Today in Burn It All Down News, Amazon MGM Studios has dropped Luca Guadagnino’s upcoming film about Sam Altman and OpenAI. The news first broke Friday via Puck, and The Hollywood Reporter confirms that not only has Amazon MGM dropped the film—the third from Guadagnino that they were set to release, following Challengers and After the Hunt—but that Netflix and Focus Features have also now passed on the film. I hate it here.

Guadagnino’s film is titled Artificial and is billed as a comedy-drama and a biopic. Andrew Garfield stars as OpenAI CEO Sam Altman; Monica Barbaro stars as CTO Mira Murati; Anora breakout Yura Borisov stars as Ilya Sutskever, a computer scientist who was part of the failed effort to oust Altman from Open AI; and Ike Barinholtz stars as Elon Musk, which you KNOW is going to be a devastatingly precise, scathingly mean performance. (Ike Barinholtz is severely underrated for the precision of his impressions and depth of his acting ability.) The film focuses on the tumultuous period in 2023 when Sam Altman was fired by the OpenAI board only to force his own rehiring days later.

This situation reminds me of Ali Abassi’s Donald Trump biopic, The Apprentice, which no one would touch with a ten-foot pole until an unlikely hero emerged in the form of Briarcliff Entertainment, which eventually released the film (it earned two Oscar nominations). Maybe Briarcliff will ride to the rescue once again? Earlier this year, they released Good Luck, Have Fun, Don’t Die, which is an AI critical film, too. But as of this writing, Artificial is still undistributed.

The problem is, of course, all of these companies are invested in AI and no one is going to risk looking like an idiot by releasing an AI-critical film while dumping tens of billions into various AI companies at the same time (NBC is invested here and here, Netflix here). In the case of Amazon MGM, it’s hard not to see Jeff Bezos’s fingerprints on the decision to dump the film. Studio boss Mike Hopkins delivered the news to Guadagnino and the film’s producers, but Amazon is the company invested directly with OpenAI (to the tune of $50 billion) and they announced a “strategic partnership” with OpenAI earlier this year. Sam Altman was also a guest at the Bezos Bozos wedding last summer.
────────────────────
■ Work to complete ■
(1) In the piece about the film Artificial, which actor plays Elon Musk?
(2) Continue the piece about the film Artificial from where it stops.
────────────────────
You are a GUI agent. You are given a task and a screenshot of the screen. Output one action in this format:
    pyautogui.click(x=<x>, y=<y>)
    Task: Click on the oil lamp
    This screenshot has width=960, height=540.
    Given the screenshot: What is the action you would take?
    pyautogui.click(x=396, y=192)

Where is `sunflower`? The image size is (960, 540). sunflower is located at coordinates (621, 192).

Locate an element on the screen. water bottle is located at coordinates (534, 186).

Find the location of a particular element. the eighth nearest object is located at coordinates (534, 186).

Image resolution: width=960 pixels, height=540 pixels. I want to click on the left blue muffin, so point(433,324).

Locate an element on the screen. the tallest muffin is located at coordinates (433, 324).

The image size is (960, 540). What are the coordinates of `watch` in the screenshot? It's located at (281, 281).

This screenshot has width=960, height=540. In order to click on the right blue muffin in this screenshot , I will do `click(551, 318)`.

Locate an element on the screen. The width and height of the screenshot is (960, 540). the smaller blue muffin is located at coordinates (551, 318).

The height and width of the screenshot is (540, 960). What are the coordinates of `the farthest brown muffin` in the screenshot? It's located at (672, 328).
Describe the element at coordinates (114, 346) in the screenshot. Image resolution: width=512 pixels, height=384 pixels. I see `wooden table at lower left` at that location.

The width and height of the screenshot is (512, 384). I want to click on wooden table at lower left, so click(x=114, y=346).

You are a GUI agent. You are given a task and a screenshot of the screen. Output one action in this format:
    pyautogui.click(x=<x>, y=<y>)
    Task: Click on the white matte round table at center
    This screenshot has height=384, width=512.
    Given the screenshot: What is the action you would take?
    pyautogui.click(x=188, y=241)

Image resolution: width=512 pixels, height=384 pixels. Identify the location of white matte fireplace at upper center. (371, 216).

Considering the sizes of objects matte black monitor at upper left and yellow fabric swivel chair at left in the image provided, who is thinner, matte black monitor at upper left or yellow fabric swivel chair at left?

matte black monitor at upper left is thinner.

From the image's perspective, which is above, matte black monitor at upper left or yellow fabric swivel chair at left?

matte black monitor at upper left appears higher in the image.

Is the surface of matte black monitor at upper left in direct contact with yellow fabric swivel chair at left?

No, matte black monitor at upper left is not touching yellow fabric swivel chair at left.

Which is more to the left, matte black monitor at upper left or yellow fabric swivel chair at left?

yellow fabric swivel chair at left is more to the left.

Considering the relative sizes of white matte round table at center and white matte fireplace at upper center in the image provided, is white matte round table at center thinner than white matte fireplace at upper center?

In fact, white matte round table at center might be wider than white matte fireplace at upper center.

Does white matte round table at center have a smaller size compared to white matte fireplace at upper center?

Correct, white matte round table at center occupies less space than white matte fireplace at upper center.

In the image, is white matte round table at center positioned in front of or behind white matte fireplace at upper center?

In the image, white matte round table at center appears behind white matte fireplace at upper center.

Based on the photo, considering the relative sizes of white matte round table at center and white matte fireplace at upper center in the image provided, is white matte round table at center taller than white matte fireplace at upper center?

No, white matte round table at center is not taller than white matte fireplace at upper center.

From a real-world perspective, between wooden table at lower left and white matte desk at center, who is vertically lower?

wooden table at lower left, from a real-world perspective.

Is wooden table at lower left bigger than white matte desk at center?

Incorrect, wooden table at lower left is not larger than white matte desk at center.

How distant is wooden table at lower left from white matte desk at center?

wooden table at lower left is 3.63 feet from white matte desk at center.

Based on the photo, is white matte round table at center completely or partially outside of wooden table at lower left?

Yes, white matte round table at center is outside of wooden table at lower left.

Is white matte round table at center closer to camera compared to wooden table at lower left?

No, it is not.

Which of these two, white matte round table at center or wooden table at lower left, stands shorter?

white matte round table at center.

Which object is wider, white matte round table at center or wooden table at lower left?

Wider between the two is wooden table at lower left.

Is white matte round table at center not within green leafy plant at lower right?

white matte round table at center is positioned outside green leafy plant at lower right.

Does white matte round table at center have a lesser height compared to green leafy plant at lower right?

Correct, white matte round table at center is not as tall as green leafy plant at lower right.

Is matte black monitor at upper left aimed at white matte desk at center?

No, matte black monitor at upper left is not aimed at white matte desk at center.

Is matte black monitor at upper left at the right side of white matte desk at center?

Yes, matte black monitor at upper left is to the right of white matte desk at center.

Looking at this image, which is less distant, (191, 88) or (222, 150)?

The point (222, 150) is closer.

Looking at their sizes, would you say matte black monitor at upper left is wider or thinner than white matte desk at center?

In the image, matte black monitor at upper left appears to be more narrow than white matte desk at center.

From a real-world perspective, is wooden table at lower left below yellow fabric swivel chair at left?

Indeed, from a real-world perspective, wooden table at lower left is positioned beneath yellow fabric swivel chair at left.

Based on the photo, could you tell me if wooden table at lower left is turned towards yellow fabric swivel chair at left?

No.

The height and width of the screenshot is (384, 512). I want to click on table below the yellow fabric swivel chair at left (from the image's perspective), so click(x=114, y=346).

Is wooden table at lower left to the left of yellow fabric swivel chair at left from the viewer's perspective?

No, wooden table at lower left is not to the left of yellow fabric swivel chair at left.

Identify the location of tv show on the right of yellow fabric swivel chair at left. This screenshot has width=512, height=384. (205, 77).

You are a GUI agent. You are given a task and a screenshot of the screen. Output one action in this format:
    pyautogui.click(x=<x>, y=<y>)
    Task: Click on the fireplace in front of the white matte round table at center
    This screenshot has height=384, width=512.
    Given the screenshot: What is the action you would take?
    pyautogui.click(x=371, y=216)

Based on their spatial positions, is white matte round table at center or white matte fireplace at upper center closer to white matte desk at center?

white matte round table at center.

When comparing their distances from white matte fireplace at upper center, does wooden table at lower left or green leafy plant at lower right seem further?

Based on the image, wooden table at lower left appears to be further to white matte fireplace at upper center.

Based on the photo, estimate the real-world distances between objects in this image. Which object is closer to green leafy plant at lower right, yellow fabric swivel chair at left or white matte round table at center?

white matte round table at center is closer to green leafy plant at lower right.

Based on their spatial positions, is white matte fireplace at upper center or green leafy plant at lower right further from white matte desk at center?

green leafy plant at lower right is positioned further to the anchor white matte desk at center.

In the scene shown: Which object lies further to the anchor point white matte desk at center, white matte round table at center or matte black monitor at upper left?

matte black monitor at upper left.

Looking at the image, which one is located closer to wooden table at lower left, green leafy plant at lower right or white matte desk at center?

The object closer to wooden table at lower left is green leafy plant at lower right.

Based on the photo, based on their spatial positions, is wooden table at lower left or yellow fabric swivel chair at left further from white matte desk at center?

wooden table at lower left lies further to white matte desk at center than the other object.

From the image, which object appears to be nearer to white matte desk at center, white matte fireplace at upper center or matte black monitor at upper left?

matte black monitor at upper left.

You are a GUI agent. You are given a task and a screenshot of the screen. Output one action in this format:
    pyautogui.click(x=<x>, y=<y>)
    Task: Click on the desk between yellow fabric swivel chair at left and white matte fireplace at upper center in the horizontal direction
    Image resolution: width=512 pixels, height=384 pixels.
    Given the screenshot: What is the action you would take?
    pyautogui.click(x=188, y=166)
────────────────────
■ Your responses ■
(1) Ike Barinholtz

(2)
I doubt it will ever be put so bluntly on the record, though. No one will want the direct confirmation of billionaire executive meddling in films like this. The official Amazon statement, attributed to no one in particular, is: “We have the utmost respect and admiration for Luca Guadagnino as an award-winning filmmaker — not to mention a longstanding relationship that we hope to continue.”

Baby, I hope Luca Guadagnino loses your number and never picks up your call again. I hope other filmmakers back out of whatever deals they can or just stop taking meetings with you altogether. This should not be rewarded. This should be a warning shot to everyone in Hollywood that your work with Amazon MGM is entirely dependent on Jeff Bezos’s investments.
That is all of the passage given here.